Биография Бога: Все, что человечество успело узнать
Шрифт:
Неизменно точный в формулировках, Вордсворт говорит просто: «Что-то». Он не дает этому присутствию имени, поскольку оно не вписывается ни в одну известную категорию. Оно ничуть не похоже на выхолощенного Бога ученых, удалившегося от природы, но сильно напоминает ту имманентную силу Бытия, которую древние ощущали в себе, в животных, растениях, камнях и деревьях.
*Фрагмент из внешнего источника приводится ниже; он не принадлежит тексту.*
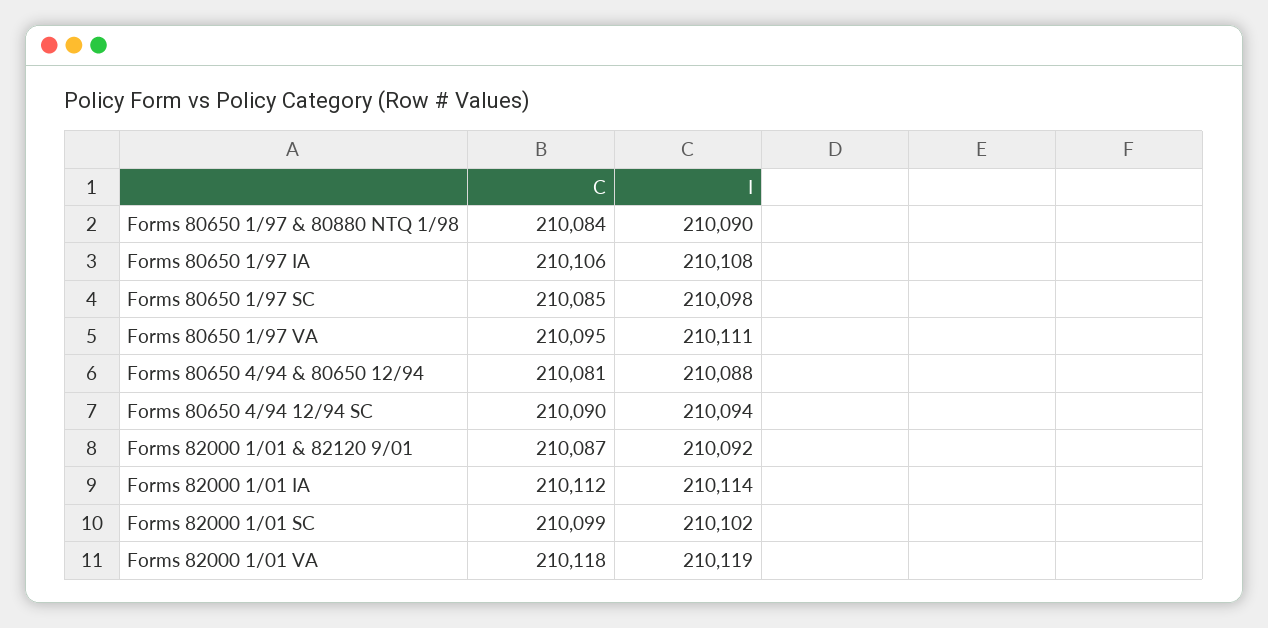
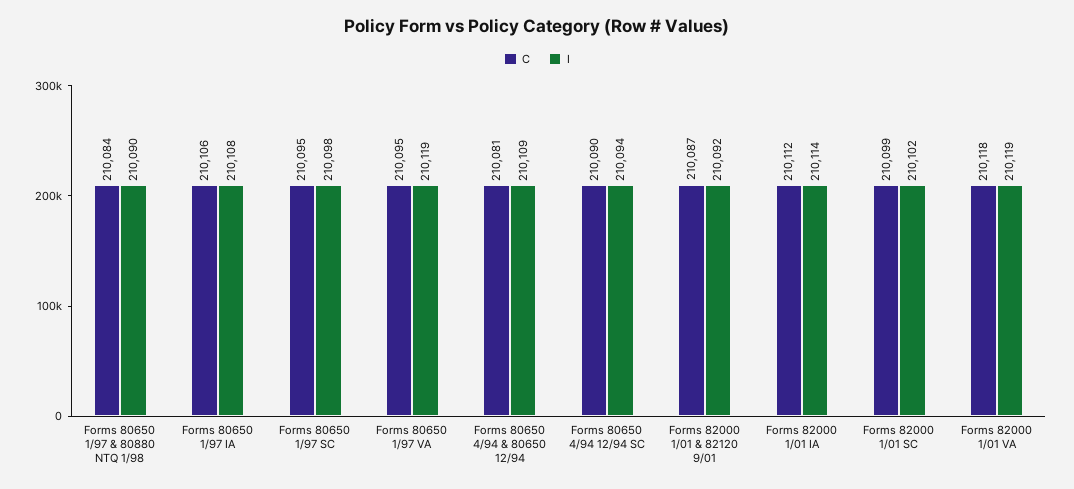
  {
    "C": {
      "Forms 80650 1/97 & 80880 NTQ 1/98": 210084,
      "Forms 80650 1/97 IA": 210106,
-     "Forms 80650 1/97 SC": 210085,
+     "Forms 80650 1/97 SC": 210095,
      "Forms 80650 1/97 VA": 210095,
      "Forms 80650 4/94 & 80650 12/94": 210081,
      "Forms 80650 4/94 12/94 SC": 210090,
      "Forms 82000 1/01 & 82120 9/01": 210087,
      "Forms 82000 1/01 IA": 210112,
      "Forms 82000 1/01 SC": 210099,
      "Forms 82000 1/01 VA": 210118
    },
    "I": {
      "Forms 80650 1/97 & 80880 NTQ 1/98": 210090,
      "Forms 80650 1/97 IA": 210108,
      "Forms 80650 1/97 SC": 210098,
-     "Forms 80650 1/97 VA": 210111,
+     "Forms 80650 1/97 VA": 210119,
-     "Forms 80650 4/94 & 80650 12/94": 210088,
+     "Forms 80650 4/94 & 80650 12/94": 210109,
      "Forms 80650 4/94 12/94 SC": 210094,
      "Forms 82000 1/01 & 82120 9/01": 210092,
      "Forms 82000 1/01 IA": 210114,
      "Forms 82000 1/01 SC": 210102,
      "Forms 82000 1/01 VA": 210119
    }
  }

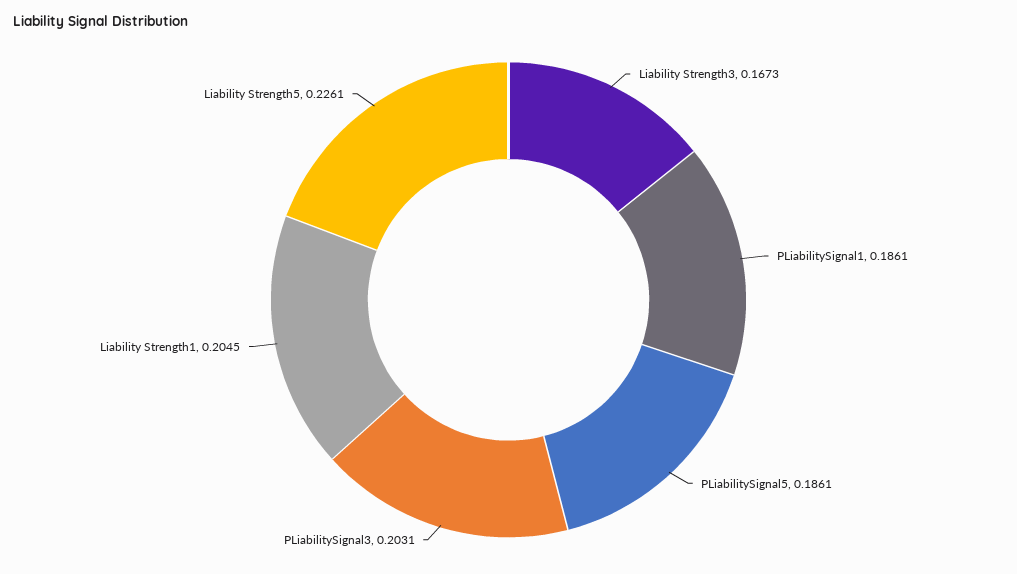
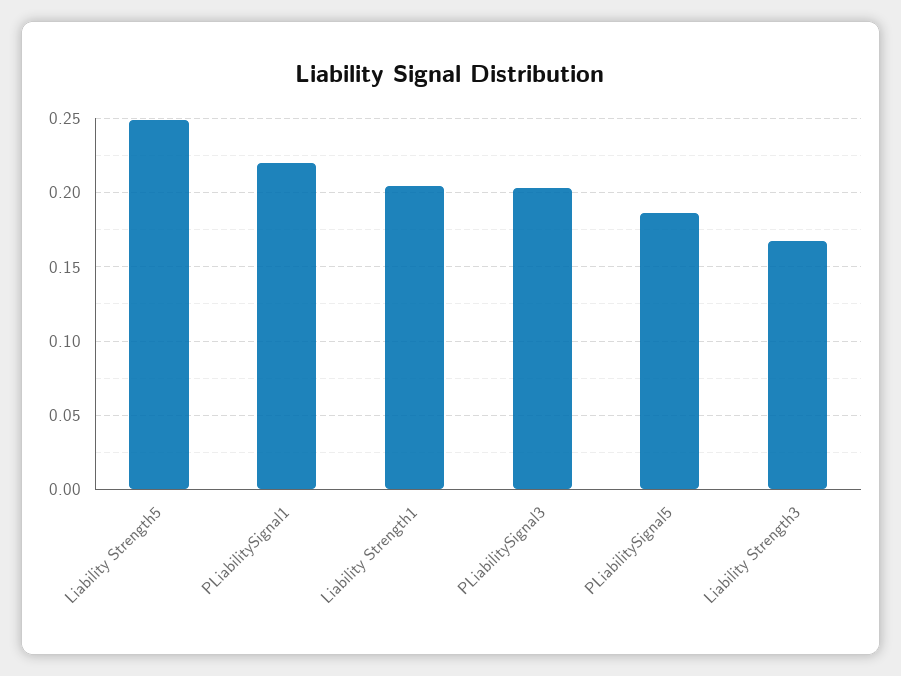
  {
    "Liability Strength3": 0.1673,
-   "PLiabilitySignal1": 0.1861,
+   "PLiabilitySignal1": 0.22,
    "PLiabilitySignal5": 0.1861,
    "PLiabilitySignal3": 0.2031,
    "Liability Strength1": 0.2045,
-   "Liability Strength5": 0.2261
+   "Liability Strength5": 0.25
  }

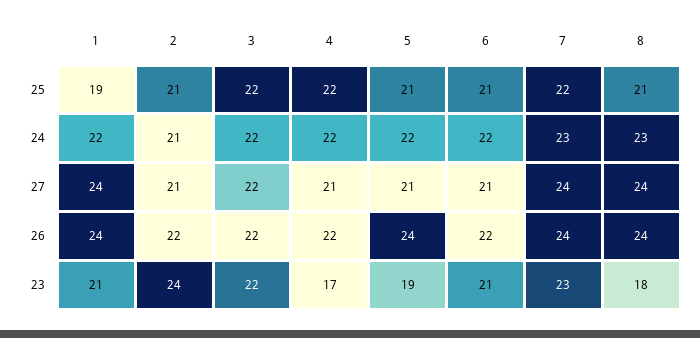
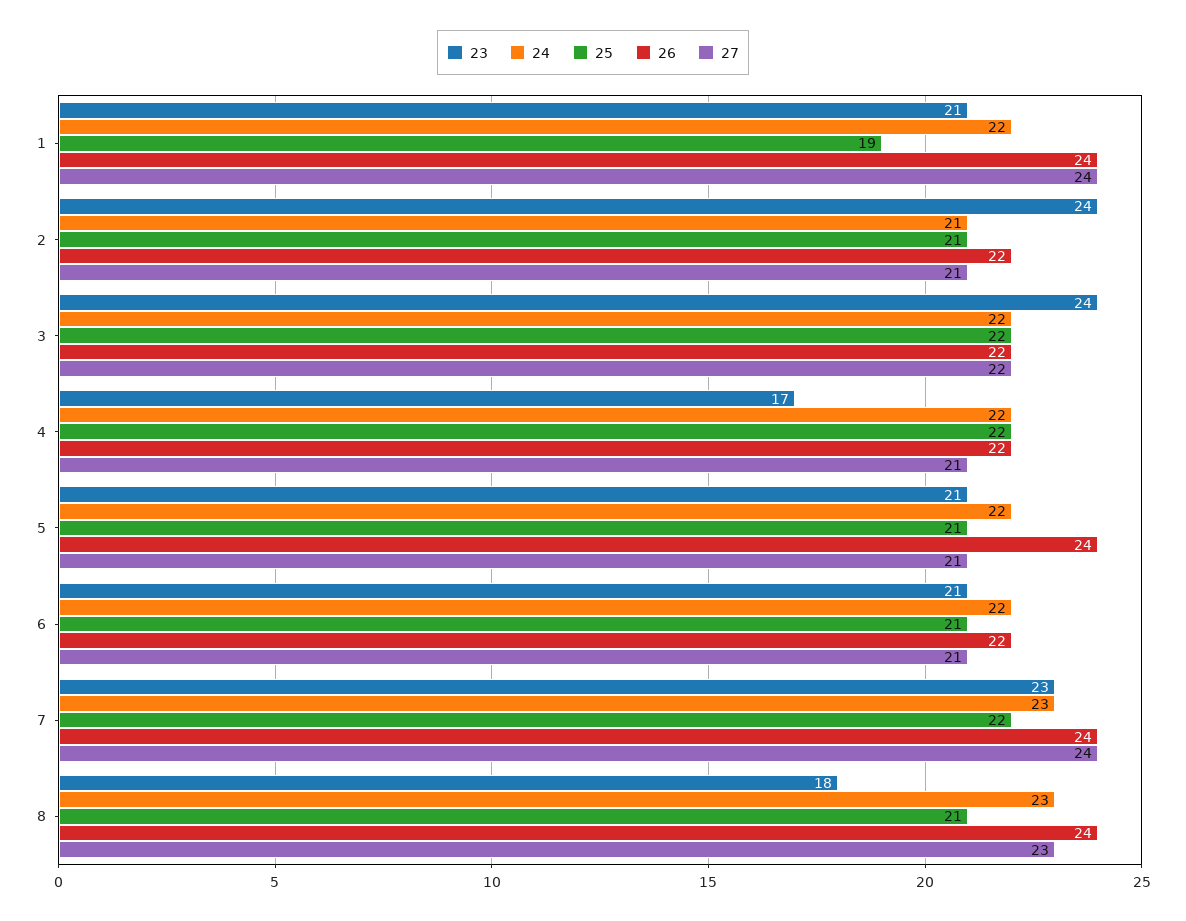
  {
    "25": {
      "1": 19,
      "2": 21,
      "3": 22,
      "4": 22,
      "5": 21,
      "6": 21,
      "7": 22,
      "8": 21
    },
    "24": {
      "1": 22,
      "2": 21,
      "3": 22,
      "4": 22,
      "5": 22,
      "6": 22,
      "7": 23,
      "8": 23
    },
    "27": {
      "1": 24,
      "2": 21,
      "3": 22,
      "4": 21,
      "5": 21,
      "6": 21,
      "7": 24,
-     "8": 24
+     "8": 23
    },
    "26": {
      "1": 24,
      "2": 22,
      "3": 22,
      "4": 22,
      "5": 24,
      "6": 22,
      "7": 24,
      "8": 24
    },
    "23": {
      "1": 21,
      "2": 24,
-     "3": 22,
+     "3": 24,
      "4": 17,
-     "5": 19,
+     "5": 21,
      "6": 21,
      "7": 23,
      "8": 18
    }
  }

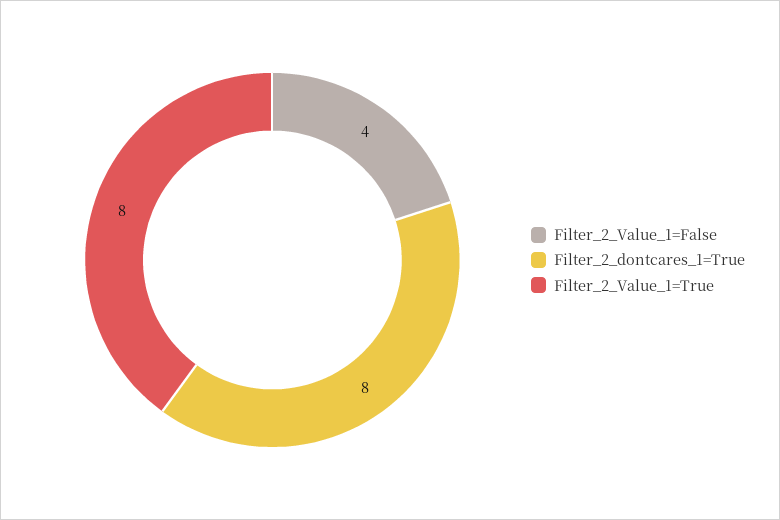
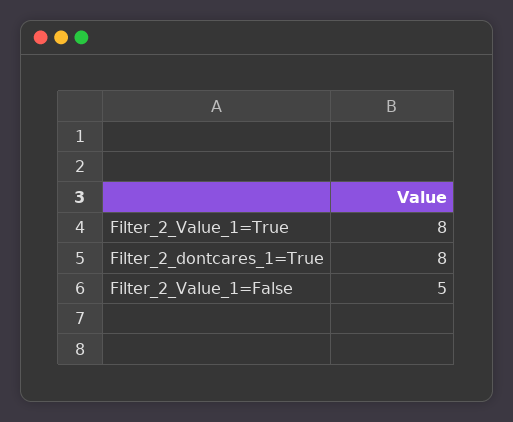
  {
-   "Filter_2_Value_1=False": 4,
+   "Filter_2_Value_1=False": 5,
    "Filter_2_dontcares_1=True": 8,
    "Filter_2_Value_1=True": 8
  }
Поэты-романтики возродили духовность, угасшую в научный век. Они снова ощутили нуминозную мистерию природы, когда стали подходить к ней иначе, чем ученые. Вордсворт прекрасно понимал, что «наш разум в суете напрасной» искажает лик природы, «разъяв на части мир прекрасный». [792] В отличие от ученых и рационалистов, поэт не ищет овладеть природой, но обрести «созерцание и покой», научить сердце «вниманию и пониманью». [793] Тогда он сможет постигать молчаливые уроки ручьев, гор и рощ, – таких, какие в его детстве были в Озерном крае. [794] Став взрослыми, Вордсворт и Шелли отчасти утратили чувство это живого присутствия. В них уменьшилась способность воспринимать. Однако, прилежно развивая в себе способность к созерцанию, Вордсворт вернул себе дар видения, чем-то напоминающий способности йогов и мистиков. Он писал:
Иным я, высшим даром им обязан,
Блаженным состояньем, при котором
Все тяготы,
Все горькое, томительное бремя
Всего непознаваемого мира
Облегчено покоем безмятежным,
Когда благие чувства нас ведут,
Пока телесное дыханье наше
И даже крови ток у нас в сосудах
Едва ль не прекратится – тело спит,
И мы становимся живой душой,
А взором, успокоенным по воле
Гармонии и радости глубокой,
Проникнем в суть вещей. [795]
Как и некоторых просветителей, Вордсворта интересовала деятельность человеческого ума. Он понимал, что восприятие внешнего мира сильно воздействует на наш ум, но усматривал здесь двусторонний процесс. Внешний мир затрагивает наши умственные процессы, но человеческая психика не только воспринимает, но и творит, «действуя в союзе с вещами, которые наблюдает». [796]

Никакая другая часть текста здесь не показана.